BR: A resposta é óbvia: a maior parte dos filmes que seleccionámos ao longo destes anos para o Festival Política. E a nomeação de alguns é uma perfeita injustiça para os demais pois foram inúmeros os filmes que nos inquietaram ao ponto de nos tirarem o sono, literalmente. É sempre transformador, porque profundamente doloroso, o confronto com as diferentes realidades das várias naturezas da discriminação feito através de uma lente sem filtro e focada na pessoa discriminada, tal como encontramos na esmagadora maioria dos filmes seleccionados.
FC: O filme Alcindo, de Miguel Dores, vai ter uma sessão exclusiva para a comunidade escolar em Loulé. Qual a importância pedagógica e o impacto que filmes como este podem ter na educação dos mais jovens?
BR: O filme Alcindo parte da dimensão biográfica de um português afro-descendente para mostrar que vivemos num presente marcado por violência racial e desigualdades. Alcindo foi morto em 1995, antes do nascimento das/os alunas/os da escola secundária de Loulé, mas as recentes mortes de Luis Giovani e de Bruno Candé ou a detenção violenta de Cláudia Simões são a versão mais publicitada e actual daquilo que o Miguel Dores documenta. Sabemos que a memória inscrita na história escolar e na esmagadora maioria da narrativa mediática, incluindo a política, negam o racismo, agudizando esta doença na sociedade portuguesa- e as doenças só são tratadas quando devidamente diagnosticadas e assumidas. Gostaríamos que as gerações mais jovens e as vindouras fossem capazes de fazer aquilo que até agora não tem sido feito em matéria de racismo: colocar o país em frente ao espelho.

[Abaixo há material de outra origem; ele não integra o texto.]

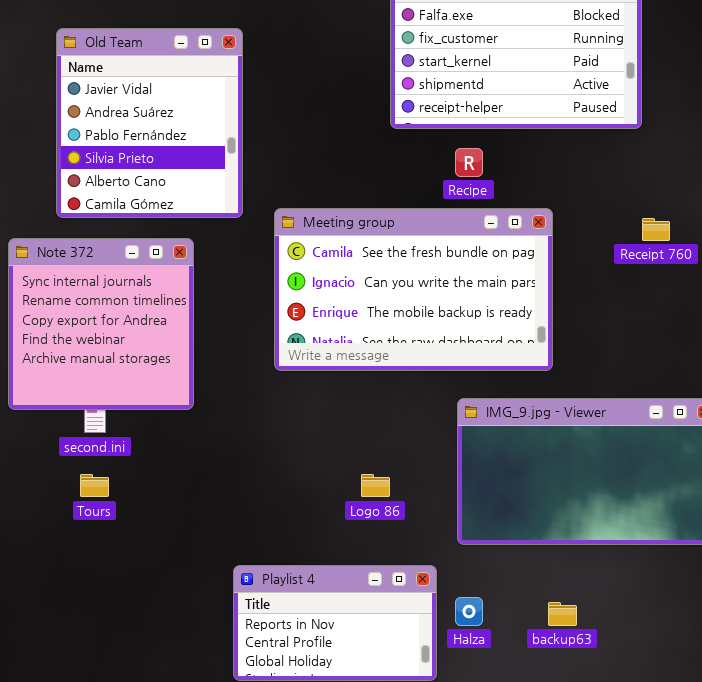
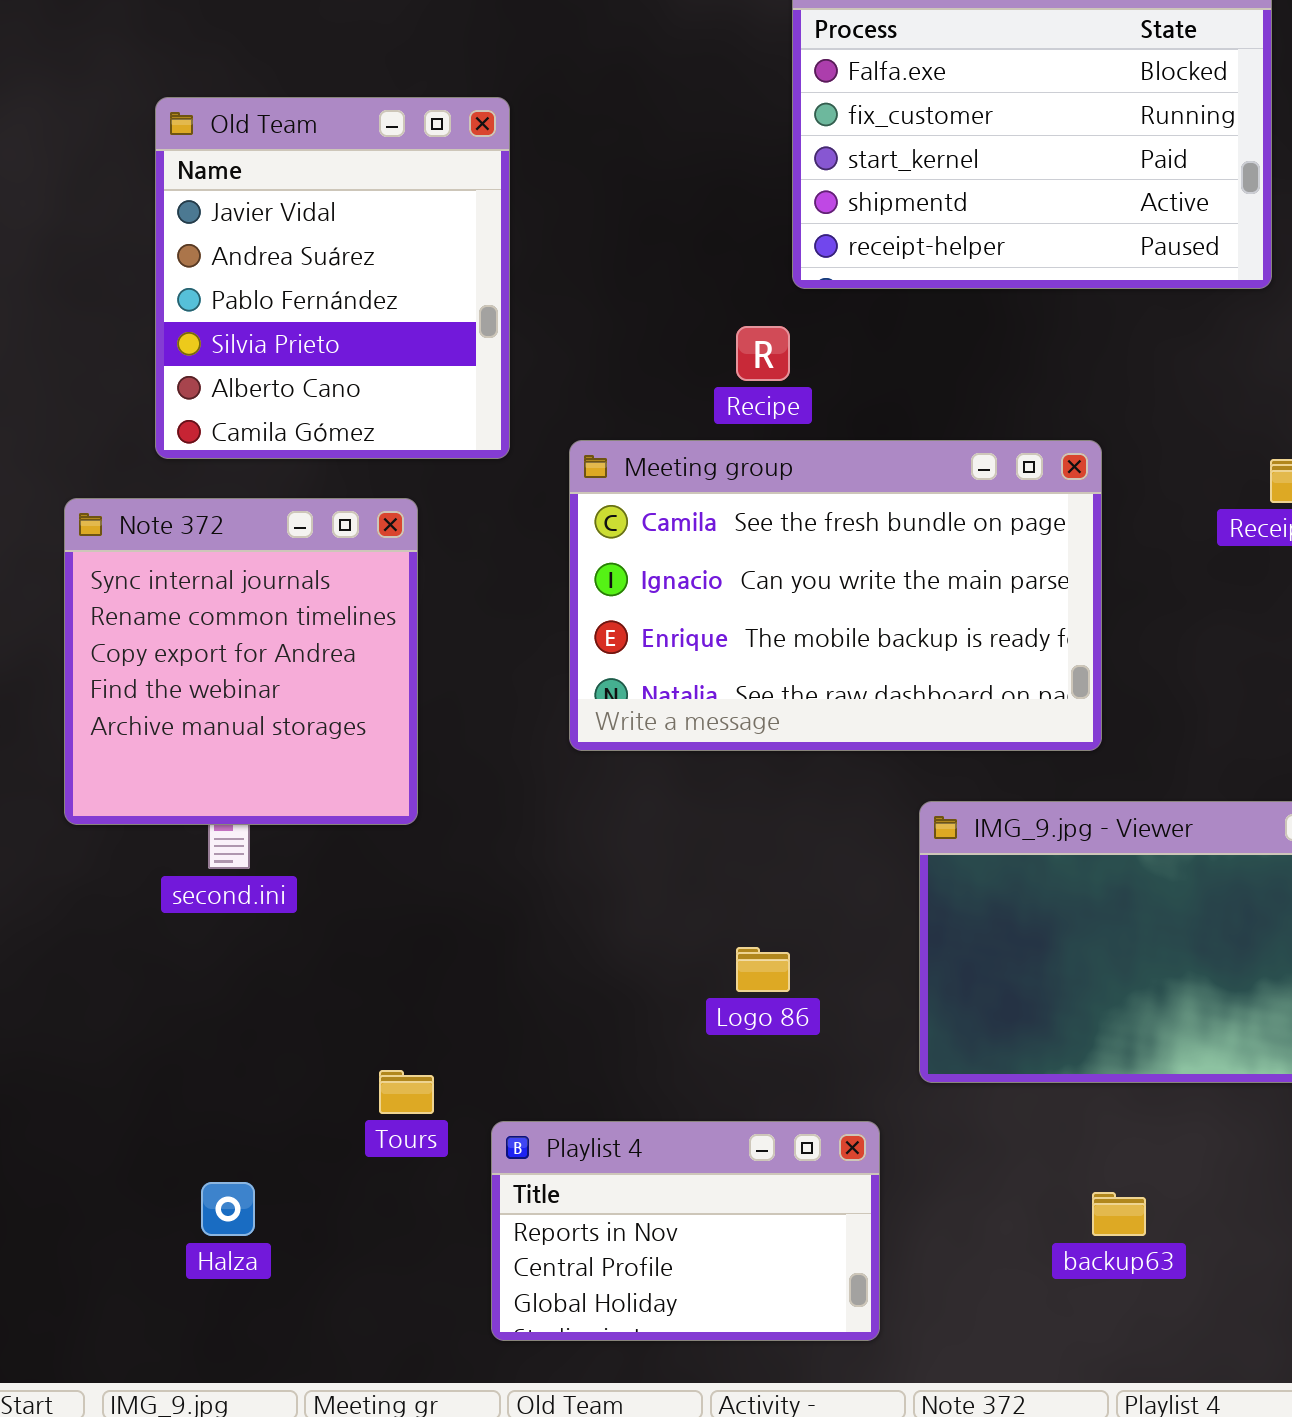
Recipe: [455,148,483,177] -> [736,326,790,381], moved
Tours: [80,474,109,497] -> [379,1070,434,1114], moved
Halza: [455,597,483,626] -> [201,1182,255,1236], moved

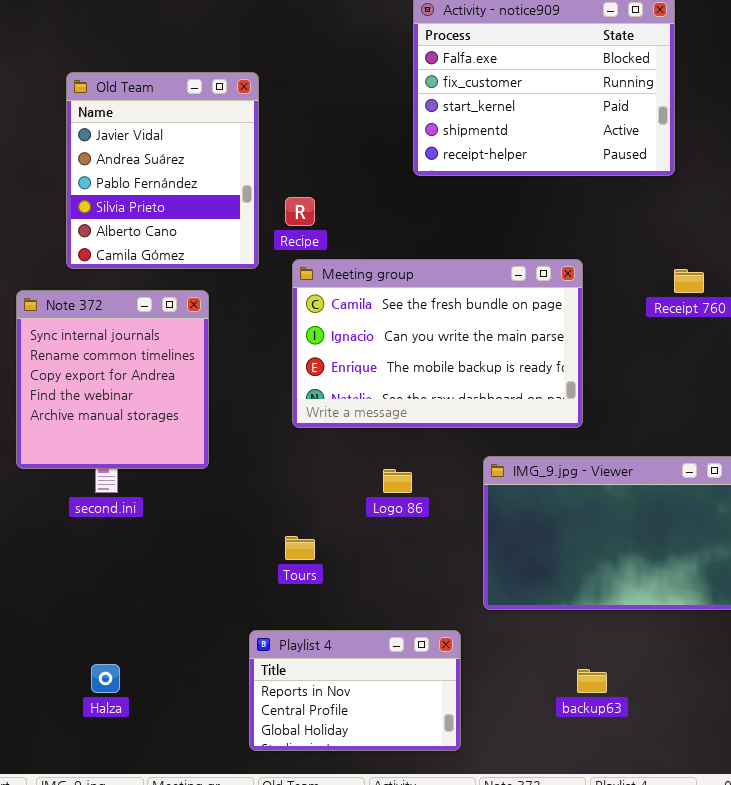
Recipe: [736,326,790,381] -> [285,197,315,226], moved
Logo 86: [736,947,790,992] -> [383,469,412,493], moved
Tours: [379,1070,434,1114] -> [285,536,315,560], moved

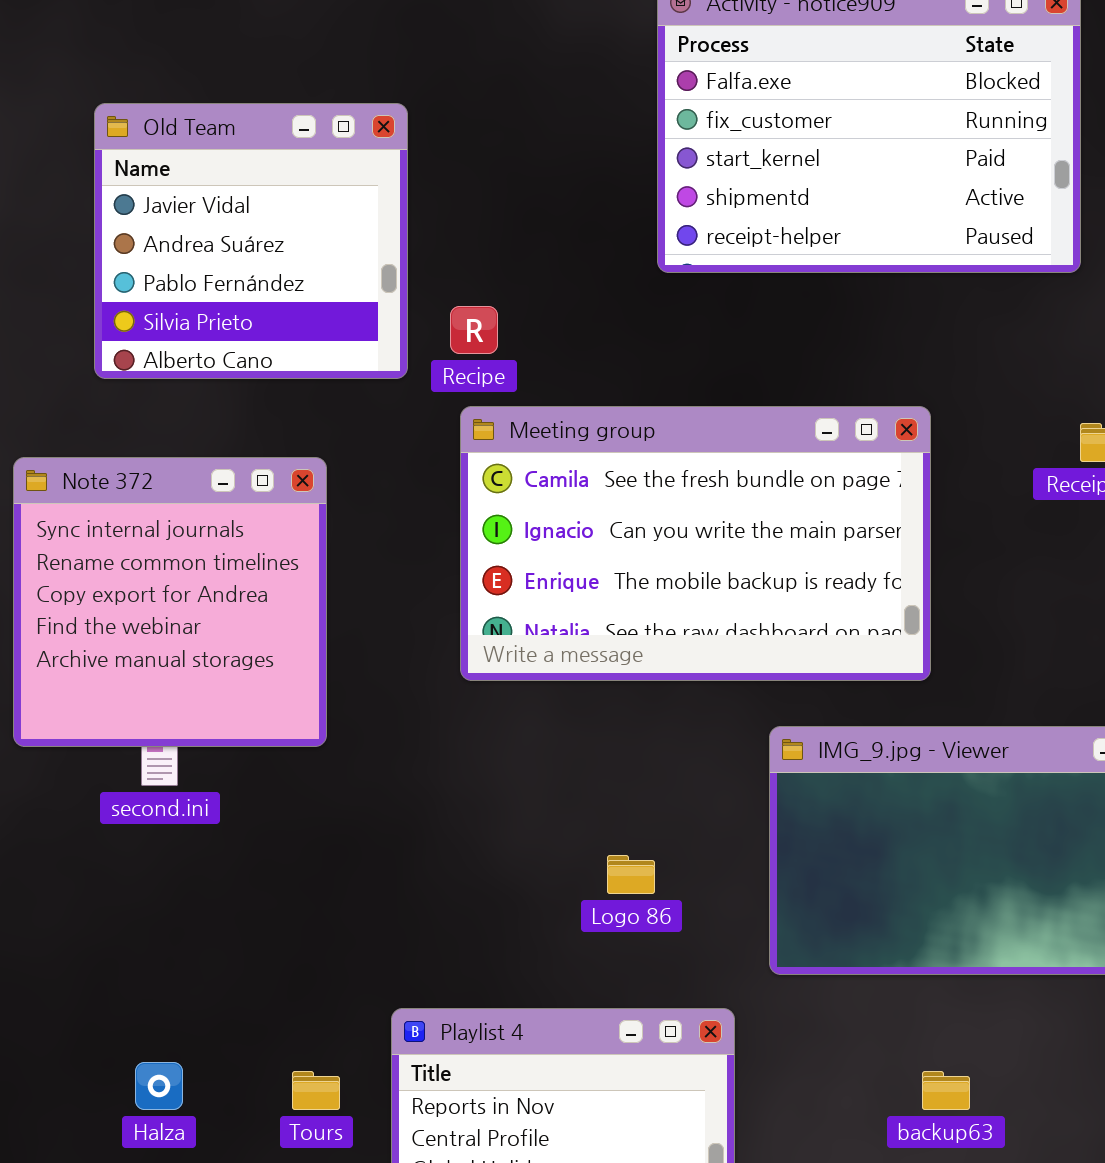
Old Team: [66,72,259,269] -> [94,103,408,379], resized
Logo 86: [383,469,412,493] -> [607,855,655,894], moved
Tours: [285,536,315,560] -> [292,1071,340,1110], moved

Acreditamos que o cinema documental de causas é um precioso veículo para desenvolver uma perspectiva abrangente e empática relativamente a uma realidade que clama por uma necessidade de mudança e, por conseguinte, devia ser assumido como instrumento de instrução e incorporado como conteúdo obrigatório da educação formal do sistema nacional de ensino.
FC: O que esperam para o futuro do Festival Política?
BR: Uma longa vida recheada de parceiros, protagonistas e público que nunca deixarão de acreditar que a igualdade e a não discriminação são as únicas vias possíveis de sobrevivência e os principais pilares de uma digna existência.